#ifndef __HM_INVERTER_H__
#define __HM_INVERTER_H__

#include "hmDefines.h"

/**
 * For values which are of interest and not transmitted by the inverter can be
 * calculated automatically.
 * A list of functions can be linked to the assignment and will be executed
 * automatically. Their result does not differ from original read values.
 * The special command 0xff (CMDFF) must be used.
 */

// forward declaration of class
template <class RECORDTYPE=float>
class Inverter;


// prototypes
template<class T=float>
static T calcYieldTotalCh0(Inverter<> *iv, uint8_t arg0);

template<class T=float>
static T calcYieldDayCh0(Inverter<> *iv, uint8_t arg0);

template<class T=float>
static T calcUdcCh(Inverter<> *iv, uint8_t arg0);

template<class T=float>
using func_t = T (Inverter<> *, uint8_t);

template<class T=float>
struct calcFunc_t {
    uint8_t funcId; // unique id
    func_t<T>*  func;   // function pointer
} ;


// list of all available functions, mapped in hmDefines.h
template<class T=float>
const calcFunc_t<T> calcFunctions[] = {
    { CALC_YT_CH0, &calcYieldTotalCh0 },
    { CALC_YD_CH0, &calcYieldDayCh0   },
    { CALC_UDC_CH, &calcUdcCh         }
};


template <class RECORDTYPE>
class Inverter {
    public:
        uint8_t       id;       // unique id
        char          name[MAX_NAME_LENGTH]; // human readable name, eg. "HM-600.1"
        uint8_t       type;     // integer which refers to inverter type
        byteAssign_t* assign;   // type of inverter
        uint8_t       listLen;  // length of assignments
        serial_u      serial;   // serial number as on barcode
        serial_u      radioId;  // id converted to modbus
        uint8_t       channels; // number of PV channels (1-4)
        RECORDTYPE    *record;  // pointer for values

        Inverter() {

        }

        ~Inverter() {
            // TODO: cleanup
        }

        void init(void) {
            getAssignment();
            toRadioId();
            record = new RECORDTYPE[listLen];
            memset(name, 0, MAX_NAME_LENGTH);
            memset(record, 0, sizeof(RECORDTYPE) * listLen);
        }

        uint8_t getPosByChFld(uint8_t channel, uint8_t fieldId) {
            uint8_t pos = 0;
            for(; pos < listLen; pos++) {
                if((assign[pos].ch == channel) && (assign[pos].fieldId == fieldId))

**SHORT EXERCISE 1:**
Answer these questions using the inverter header:
(a) Which special command must be used for values that are calculated automatically?
(b) What example of a human-readable name does the comment on the `name` member give?
(c) What range is given for the number of PV channels?
**SHORT EXERCISE 2:** List every member variable of the Inverter class that the inverter header declares with the type `uint8_t`.

**RECORDS SHOWN:**
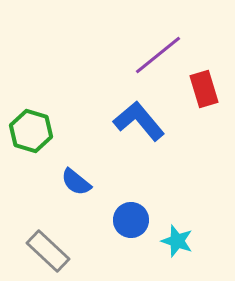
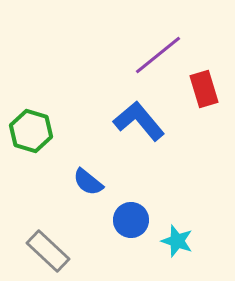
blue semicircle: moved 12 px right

...

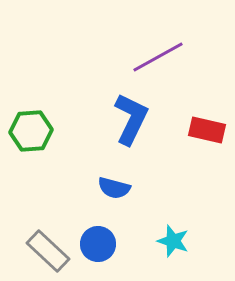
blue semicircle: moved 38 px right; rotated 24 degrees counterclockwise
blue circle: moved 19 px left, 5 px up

**TASK SOLUTION 1:**
(a) 0xff (CMDFF)
(b) "HM-600.1"
(c) 1-4

**TASK SOLUTION 2:** id, type, listLen, channels